■ Problem to solve:
Reproduce the lines from the start of the items through the line containing "данные сетевого трафика.", inclusive, replacing "пользователя" with "клиента" and changing nothing else. Omit the pictures from your output.

[Extracted records]
+---+

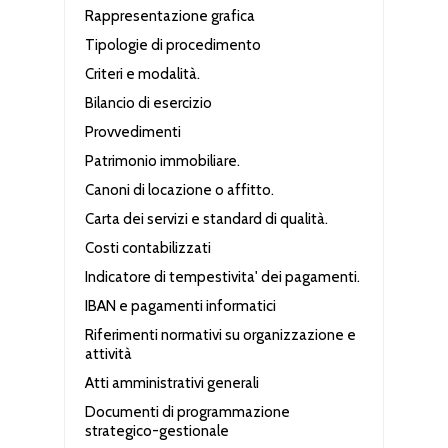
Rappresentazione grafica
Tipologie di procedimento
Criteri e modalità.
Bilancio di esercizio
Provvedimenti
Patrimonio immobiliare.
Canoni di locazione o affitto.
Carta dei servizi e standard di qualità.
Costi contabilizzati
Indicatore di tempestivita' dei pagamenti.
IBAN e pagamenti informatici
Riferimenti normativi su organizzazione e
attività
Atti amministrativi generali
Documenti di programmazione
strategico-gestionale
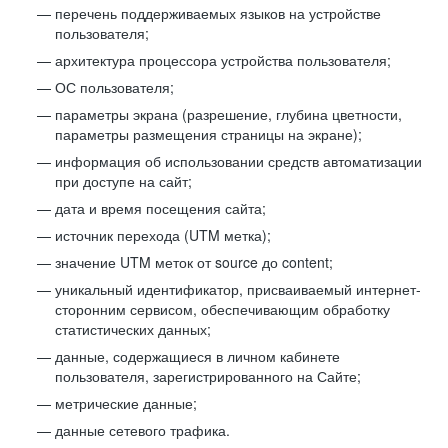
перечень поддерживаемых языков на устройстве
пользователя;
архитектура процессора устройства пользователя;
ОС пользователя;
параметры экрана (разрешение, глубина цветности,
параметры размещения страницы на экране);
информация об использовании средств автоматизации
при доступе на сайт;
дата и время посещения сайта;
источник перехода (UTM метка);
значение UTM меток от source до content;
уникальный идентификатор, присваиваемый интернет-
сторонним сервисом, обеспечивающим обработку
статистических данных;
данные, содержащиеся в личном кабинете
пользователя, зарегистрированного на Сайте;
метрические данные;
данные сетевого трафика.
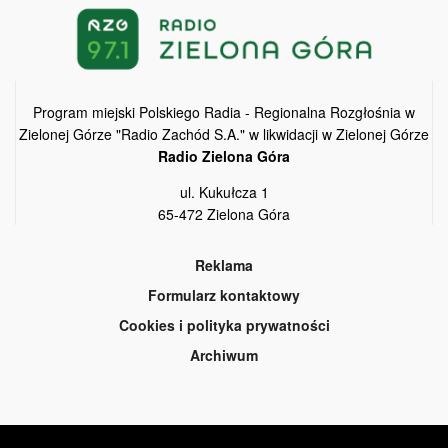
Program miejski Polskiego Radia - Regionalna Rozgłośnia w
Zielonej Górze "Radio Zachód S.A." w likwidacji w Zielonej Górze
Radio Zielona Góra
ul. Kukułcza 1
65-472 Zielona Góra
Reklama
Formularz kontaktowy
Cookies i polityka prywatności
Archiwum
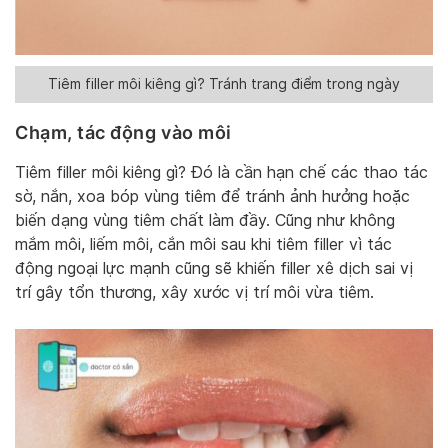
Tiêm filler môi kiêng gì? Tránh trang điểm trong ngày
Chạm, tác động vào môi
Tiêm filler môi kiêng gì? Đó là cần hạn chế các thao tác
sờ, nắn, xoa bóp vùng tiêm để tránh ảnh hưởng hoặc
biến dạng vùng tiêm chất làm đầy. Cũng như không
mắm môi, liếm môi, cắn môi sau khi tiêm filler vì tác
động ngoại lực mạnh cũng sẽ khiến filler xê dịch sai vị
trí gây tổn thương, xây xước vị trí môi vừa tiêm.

+---+

■ Result of the exercise:
Rappresentazione grafica
Tipologie di procedimento
Criteri e modalità.
Bilancio di esercizio
Provvedimenti
Patrimonio immobiliare.
Canoni di locazione o affitto.
Carta dei servizi e standard di qualità.
Costi contabilizzati
Indicatore di tempestivita' dei pagamenti.
IBAN e pagamenti informatici
Riferimenti normativi su organizzazione e
attività
Atti amministrativi generali
Documenti di programmazione
strategico-gestionale
перечень поддерживаемых языков на устройстве
клиента;
архитектура процессора устройства клиента;
ОС клиента;
параметры экрана (разрешение, глубина цветности,
параметры размещения страницы на экране);
информация об использовании средств автоматизации
при доступе на сайт;
дата и время посещения сайта;
источник перехода (UTM метка);
значение UTM меток от source до content;
уникальный идентификатор, присваиваемый интернет-
сторонним сервисом, обеспечивающим обработку
статистических данных;
данные, содержащиеся в личном кабинете
клиента, зарегистрированного на Сайте;
метрические данные;
данные сетевого трафика.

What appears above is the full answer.